TASK GOAL ▸
Although the records include pictures, the copy should not; write out exactly the lines from the first through the line with "At times during".

**** INPUT RECORDS

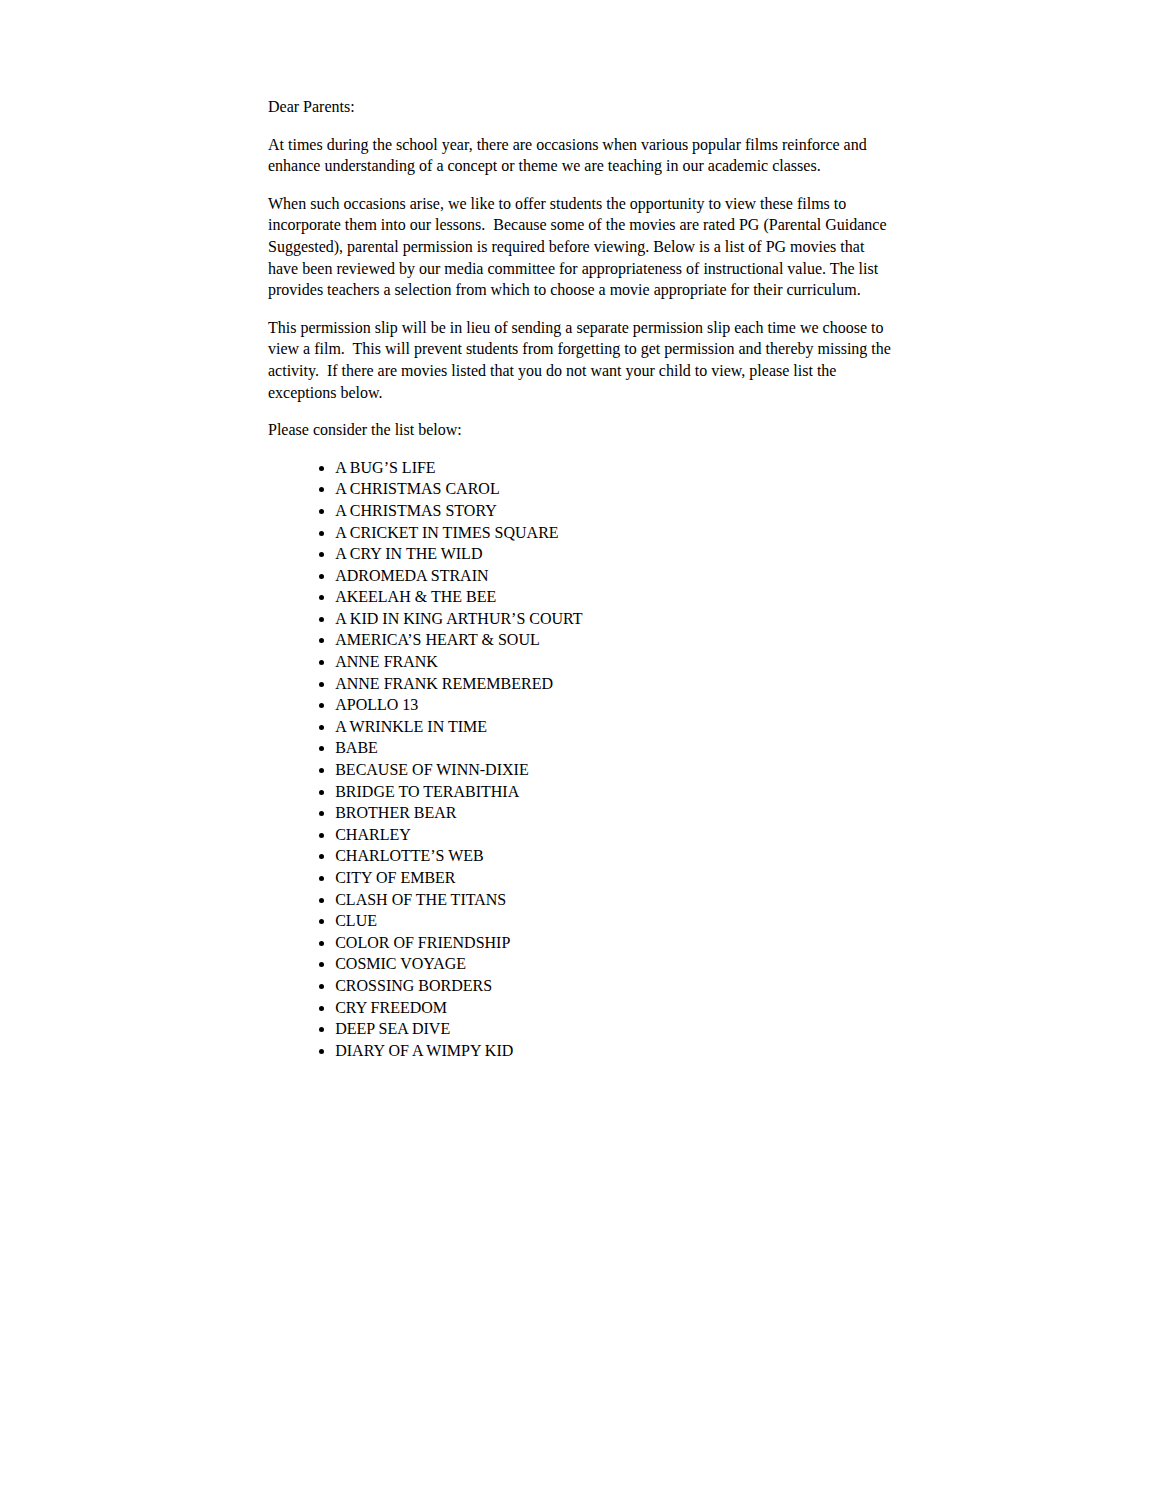Dear Parents:
At times during the school year, there are occasions when various popular films reinforce and enhance understanding of a concept or theme we are teaching in our academic classes.
When such occasions arise, we like to offer students the opportunity to view these films to incorporate them into our lessons. Because some of the movies are rated PG (Parental Guidance Suggested), parental permission is required before viewing. Below is a list of PG movies that have been reviewed by our media committee for appropriateness of instructional value. The list provides teachers a selection from which to choose a movie appropriate for their curriculum.
This permission slip will be in lieu of sending a separate permission slip each time we choose to view a film. This will prevent students from forgetting to get permission and thereby missing the activity. If there are movies listed that you do not want your child to view, please list the exceptions below.
Please consider the list below:
A BUG’S LIFE
A CHRISTMAS CAROL
A CHRISTMAS STORY
A CRICKET IN TIMES SQUARE
A CRY IN THE WILD
ADROMEDA STRAIN
AKEELAH & THE BEE
A KID IN KING ARTHUR’S COURT
AMERICA’S HEART & SOUL
ANNE FRANK
ANNE FRANK REMEMBERED
APOLLO 13
A WRINKLE IN TIME
BABE
BECAUSE OF WINN-DIXIE
BRIDGE TO TERABITHIA
BROTHER BEAR
CHARLEY
CHARLOTTE’S WEB
CITY OF EMBER
CLASH OF THE TITANS
CLUE
COLOR OF FRIENDSHIP
COSMIC VOYAGE
CROSSING BORDERS
CRY FREEDOM
DEEP SEA DIVE
DIARY OF A WIMPY KID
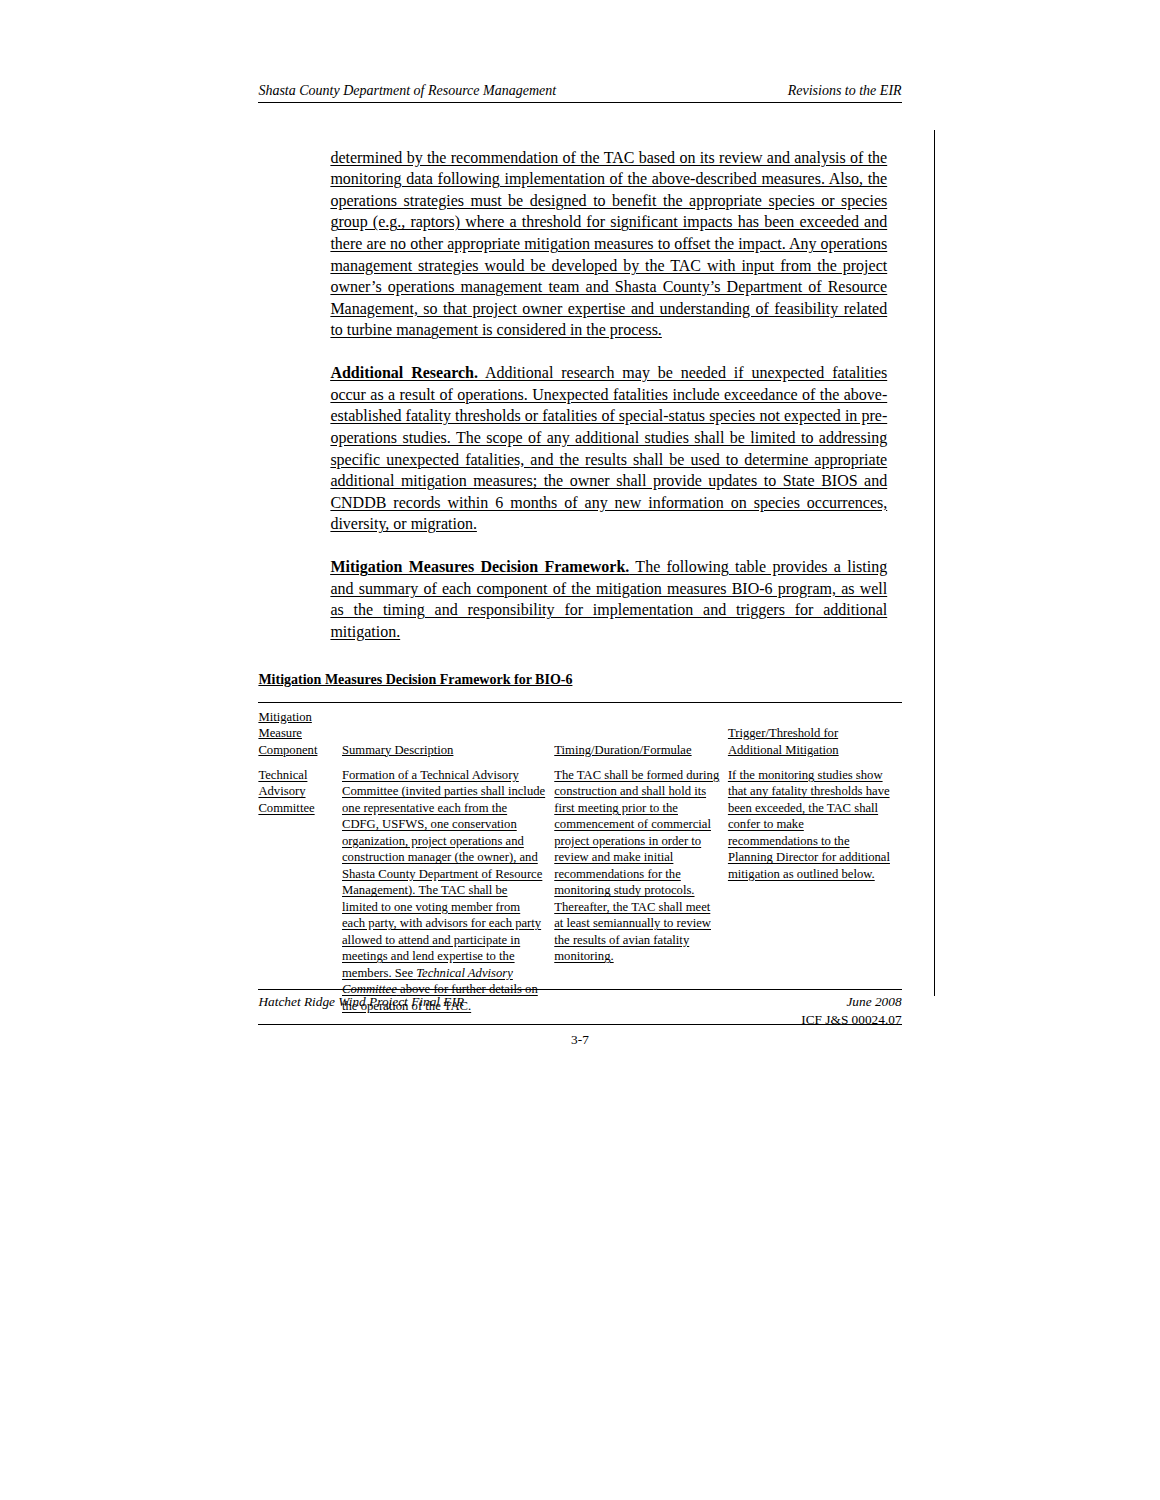Shasta County Department of Resource Management
Revisions to the EIR
determined by the recommendation of the TAC based on its review and analysis of the monitoring data following implementation of the above-described measures. Also, the operations strategies must be designed to benefit the appropriate species or species group (e.g., raptors) where a threshold for significant impacts has been exceeded and there are no other appropriate mitigation measures to offset the impact. Any operations management strategies would be developed by the TAC with input from the project owner’s operations management team and Shasta County’s Department of Resource Management, so that project owner expertise and understanding of feasibility related to turbine management is considered in the process.
Additional Research. Additional research may be needed if unexpected fatalities occur as a result of operations. Unexpected fatalities include exceedance of the above-established fatality thresholds or fatalities of special-status species not expected in pre-operations studies. The scope of any additional studies shall be limited to addressing specific unexpected fatalities, and the results shall be used to determine appropriate additional mitigation measures; the owner shall provide updates to State BIOS and CNDDB records within 6 months of any new information on species occurrences, diversity, or migration.
Mitigation Measures Decision Framework. The following table provides a listing and summary of each component of the mitigation measures BIO-6 program, as well as the timing and responsibility for implementation and triggers for additional mitigation.
Mitigation Measures Decision Framework for BIO-6
| Mitigation Measure Component | Summary Description | Timing/Duration/Formulae | Trigger/Threshold for Additional Mitigation |
| --- | --- | --- | --- |
| Technical Advisory Committee | Formation of a Technical Advisory Committee (invited parties shall include one representative each from the CDFG, USFWS, one conservation organization, project operations and construction manager (the owner), and Shasta County Department of Resource Management). The TAC shall be limited to one voting member from each party, with advisors for each party allowed to attend and participate in meetings and lend expertise to the members. See Technical Advisory Committee above for further details on the operation of the TAC. | The TAC shall be formed during construction and shall hold its first meeting prior to the commencement of commercial project operations in order to review and make initial recommendations for the monitoring study protocols. Thereafter, the TAC shall meet at least semiannually to review the results of avian fatality monitoring. | If the monitoring studies show that any fatality thresholds have been exceeded, the TAC shall confer to make recommendations to the Planning Director for additional mitigation as outlined below. |
Hatchet Ridge Wind Project Final EIR
June 2008
ICF J&S 00024.07
3-7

********

OUTPUT FOR THIS TASK ▸
Dear Parents:
At times during the school year, there are occasions when various popular films reinforce and enhance understanding of a concept or theme we are teaching in our academic classes.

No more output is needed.